(Records from a data collection)

________________________

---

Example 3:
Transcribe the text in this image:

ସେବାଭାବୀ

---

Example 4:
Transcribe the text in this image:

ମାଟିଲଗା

________________________

** Job **
Write every line of the material above out again, with every character unchanged.

** Task answer **
---

Example 3:
Transcribe the text in this image:

ସେବାଭାବୀ

---

Example 4:
Transcribe the text in this image:

ମାଟିଲଗା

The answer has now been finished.